Between them, the two volumes of Lyle Manley’s memoir, Adventures of a Montana Misfit and More Adventures of a Montana Misfit, run to nearly a thousand pages. Subtitled “Coming of Age in the 1950s and 60s,” Manley’s books detail with good humor and hard-earned wisdom the experience of moving through the awkward teenage years into adulthood in various parts of Montana.

The entire enterprise is consummately charming, from the black-cover blurb from the author’s mother (“Please buy this book. I’m pretty sure he needs the money.”) to the self-deprecating humor artfully sustained throughout the book.

Manley’s experiences will speak to anyone who grew up in the 1950s and 60s. He thoroughly documents his memories and impressions of life in those decades as seen through the eyes of an intelligent, if slightly awkward, young man.

When Manley was 8 years old, his father uprooted the family from the Edenic paradise of southern California and relocated to Pony, Mont. Eventually, the Manley clan settled for a time in Bozeman then moved to Great Falls, where Lyle graduated from Great Falls High in 1968.

Coming of Age

Manley came of age during this migratory transition. He seems to have kept extremely detailed notes of his life in those years. You would be hard pressed to find a more thorough reminiscence of a Montana upbringing than this book. It teems in descriptive detail of what life was like in those years as seen (and felt) by a child transitioning to teenager.

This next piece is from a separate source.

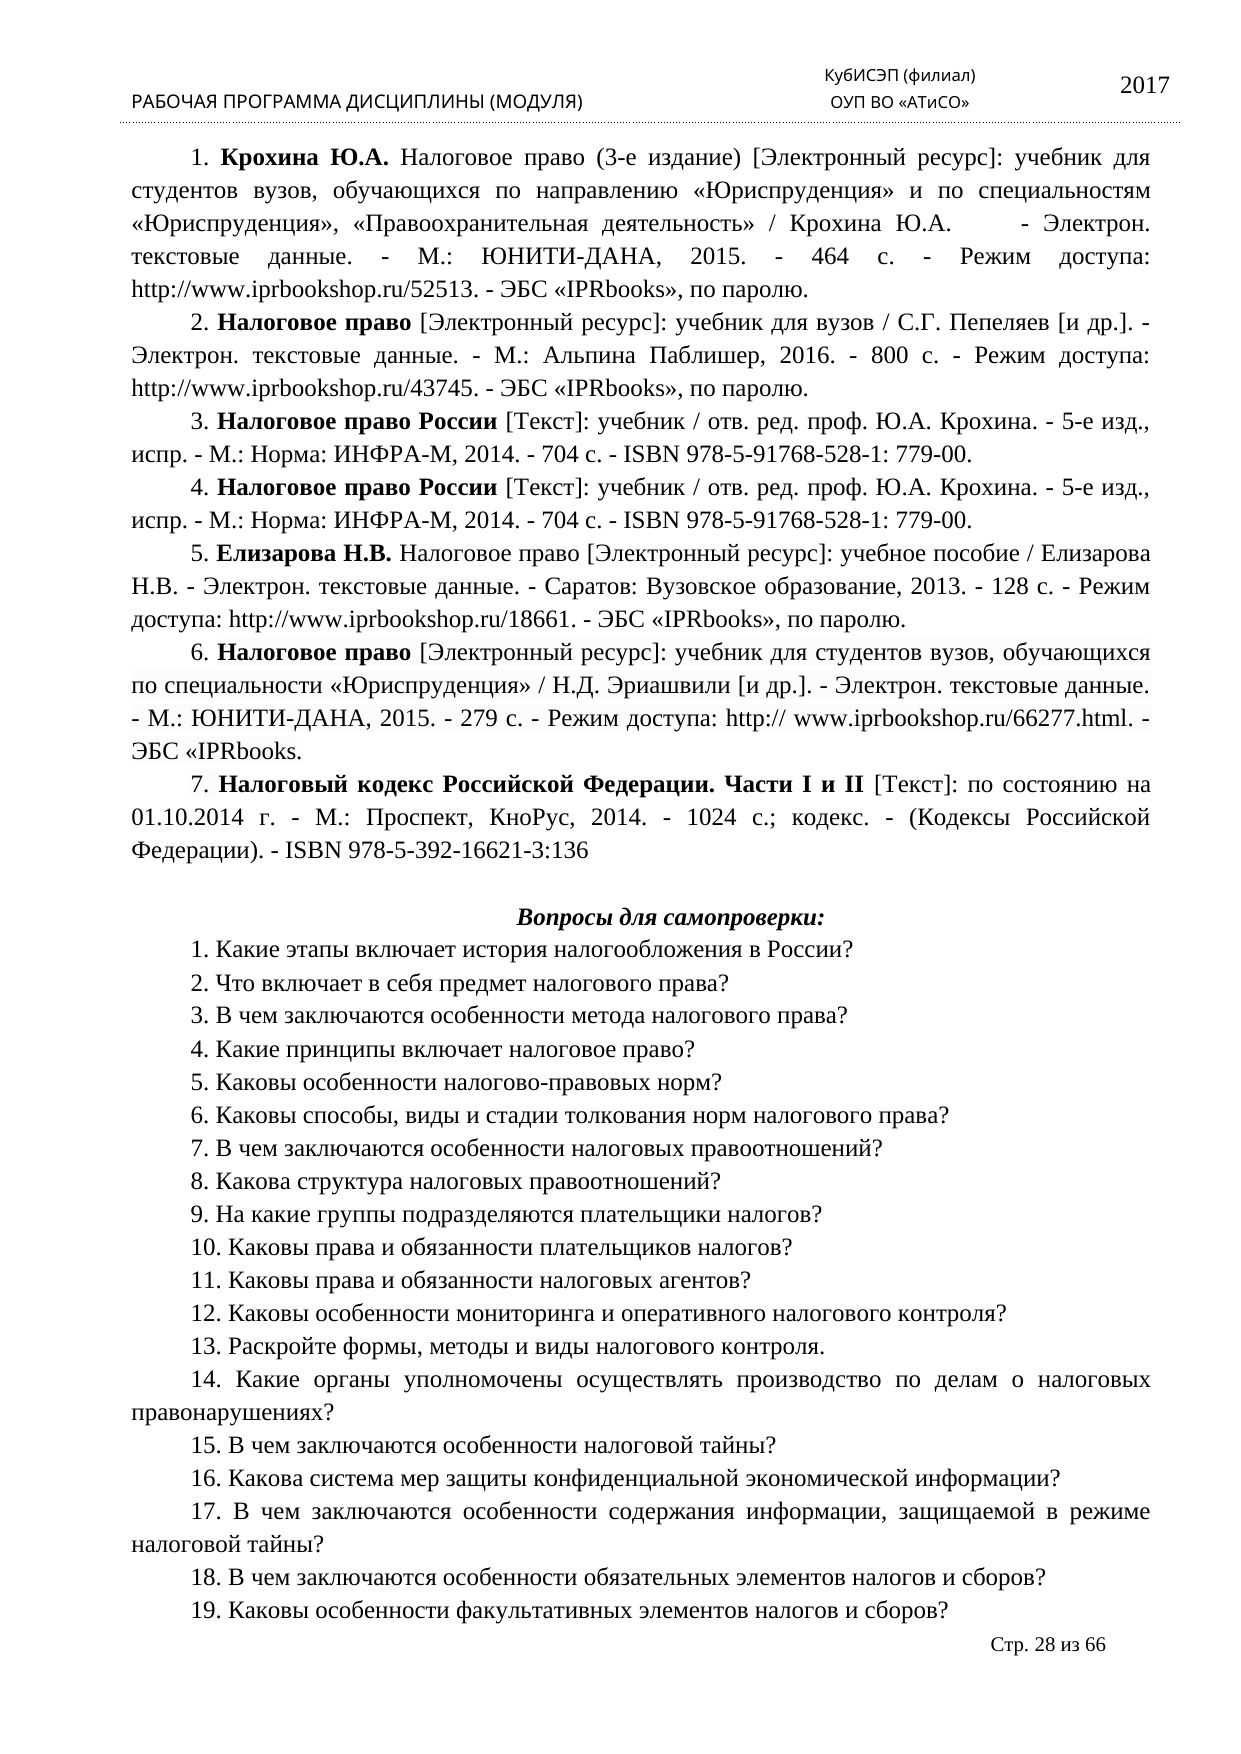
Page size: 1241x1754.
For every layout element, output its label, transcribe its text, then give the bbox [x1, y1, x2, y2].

Much of what Manley reflects on are experiences most readers will relate to. Take, for example, this moving memory he shares of being 9 years old and spending time with his grandfather:

“As I stayed longer that summer at my grandparents’ house, and as I heard the stories, I began to believe that Grandfather was thinking of his youth and young manhood. Perhaps he was thinking of this family that annoyed and delighted him in turn. This place was, maybe, his own, sunny, sage-scented vale with the small creek rushing along its cobbled bed and the old buildings perched on the hillsides and the evergreen trees crowding down and the dusty smell.”

Vivid Recollections of Montana

The book contains many such vivid recollections, described in such compelling detail. Manley succeeds in making the reader understand both his own life and the experience of Montana in these years. Part of the success depends on Manley’s refusal to approach himself and his biography with the overwrought self-importance that marks so many memoirs of the West.

He pokes fun of himself and his strange, but commonplace, family at every turn, as willing to catalogue his most embarrassing moments as he is his personal triumphs in love and letters.

Manley envisioned himself as a poet at a young age, noting in his characteristic style. For example, he has a realization on the kindergarten playground “that all really good poetry contained at least one brief allusion to the Isle of Nantucket—or a male inhabitant thereof—or, perhaps to some of the more obscure tenets of Confucianism.”

Readers will be grateful that, in spite of an intervening career in law and raising a family of his own, Manley returned to his roots and writing talent to deliver this singular biography to Montana letters.